No other process leaves better evidence of a doctor’s ethical approach, transparency, patient care and responsibility than the informed consent process.  This is a document that should be in the patient’s possession as well as in the medical record, an ethical yardstick of due diligence.  It gives very little clinical detail away other than a patient’s name, the procedure, and likelihood of expected risks.  As such, this can assist the detailed case management of patients, warn nursing staff of anticipated complications, and allocate patients to different levels of post operative care.  It becomes a valuable nursing tool, not just a medicolegal hassle.

The record of a doctor’s approach to his patients in terms of attention to informed consent can be an ethical yardstick that raises that doctor’s profile above the rest.  In an era of doctor and hospital ratings, rising healthcare costs, rising litigation, and increasingly limited resources, all payers, i.e. patients, funders and insurers, could benefit from recognizing where their money is best spent.

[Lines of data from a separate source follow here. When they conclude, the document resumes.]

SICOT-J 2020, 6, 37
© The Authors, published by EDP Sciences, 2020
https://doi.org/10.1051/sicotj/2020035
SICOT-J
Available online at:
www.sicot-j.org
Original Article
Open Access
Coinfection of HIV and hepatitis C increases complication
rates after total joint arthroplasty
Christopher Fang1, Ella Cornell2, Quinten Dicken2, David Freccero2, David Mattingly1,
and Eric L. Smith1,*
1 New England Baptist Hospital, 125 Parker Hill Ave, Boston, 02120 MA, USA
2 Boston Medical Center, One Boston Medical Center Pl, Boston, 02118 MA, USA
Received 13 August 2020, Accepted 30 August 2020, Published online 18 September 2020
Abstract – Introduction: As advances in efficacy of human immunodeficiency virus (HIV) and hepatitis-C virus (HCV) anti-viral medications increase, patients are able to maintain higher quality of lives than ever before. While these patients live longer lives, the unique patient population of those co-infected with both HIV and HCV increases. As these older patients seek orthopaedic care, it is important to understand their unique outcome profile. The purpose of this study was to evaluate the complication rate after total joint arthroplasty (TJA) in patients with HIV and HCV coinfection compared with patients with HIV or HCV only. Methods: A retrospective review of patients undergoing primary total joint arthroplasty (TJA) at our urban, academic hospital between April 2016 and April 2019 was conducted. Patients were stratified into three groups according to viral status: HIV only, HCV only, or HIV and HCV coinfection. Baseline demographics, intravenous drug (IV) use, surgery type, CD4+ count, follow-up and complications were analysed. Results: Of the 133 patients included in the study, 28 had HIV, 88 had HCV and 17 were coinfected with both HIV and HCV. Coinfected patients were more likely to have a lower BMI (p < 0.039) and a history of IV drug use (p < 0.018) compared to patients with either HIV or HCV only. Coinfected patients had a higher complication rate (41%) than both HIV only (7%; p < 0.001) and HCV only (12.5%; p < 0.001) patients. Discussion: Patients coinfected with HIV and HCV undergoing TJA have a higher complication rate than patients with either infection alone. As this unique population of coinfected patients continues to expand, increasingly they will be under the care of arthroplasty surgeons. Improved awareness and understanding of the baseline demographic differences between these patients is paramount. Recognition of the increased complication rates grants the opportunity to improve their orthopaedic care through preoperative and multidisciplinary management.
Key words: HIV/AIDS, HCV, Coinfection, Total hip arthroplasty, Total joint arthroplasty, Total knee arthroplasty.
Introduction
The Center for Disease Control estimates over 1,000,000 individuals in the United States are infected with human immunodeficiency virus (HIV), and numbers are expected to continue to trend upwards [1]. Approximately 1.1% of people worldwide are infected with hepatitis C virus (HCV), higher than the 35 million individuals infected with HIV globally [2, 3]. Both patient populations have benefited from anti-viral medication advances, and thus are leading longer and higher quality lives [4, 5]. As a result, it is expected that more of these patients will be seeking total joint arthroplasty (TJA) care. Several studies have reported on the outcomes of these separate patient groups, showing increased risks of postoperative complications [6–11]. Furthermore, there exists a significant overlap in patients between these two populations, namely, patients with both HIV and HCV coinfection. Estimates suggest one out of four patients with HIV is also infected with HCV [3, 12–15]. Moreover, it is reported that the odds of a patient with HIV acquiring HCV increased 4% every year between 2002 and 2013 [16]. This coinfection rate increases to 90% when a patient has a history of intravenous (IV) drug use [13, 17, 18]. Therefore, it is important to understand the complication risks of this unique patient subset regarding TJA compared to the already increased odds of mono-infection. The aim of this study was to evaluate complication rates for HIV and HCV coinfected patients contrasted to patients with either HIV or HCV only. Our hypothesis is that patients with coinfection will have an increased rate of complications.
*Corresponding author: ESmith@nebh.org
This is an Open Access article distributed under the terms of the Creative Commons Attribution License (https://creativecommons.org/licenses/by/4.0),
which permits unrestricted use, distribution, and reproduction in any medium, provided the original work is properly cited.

The doctor’s excuse “I don’t have the time” should no longer be relevant. Technology takes care of that issue.  The consent process is so important, and with such cost-saving potential in the long term, that time considerations should be far secondary to ethical considerations.  In an era where low markups on doctors’ services promote the push to do high numbers of procedures, the consent process could be the one determinant to start reversing that process.

So, doctors, please make the time, cut the volumes, but, funders and insurers, make sure the doctor does not pay a financial penalty, and is remunerated properly for work done properly.  And malpractice insurers, please take note, and lower premiums for users.

Herein lies the true potential of facilitated informed consent, a ‘win-win’ for everyone involved.

Our position 

ConsentCare is a working proof-of-concept,  available for ‘reskinning’ to the designs of any users /institutions, with the same design elements applied to the final document, and can be hosted on private servers.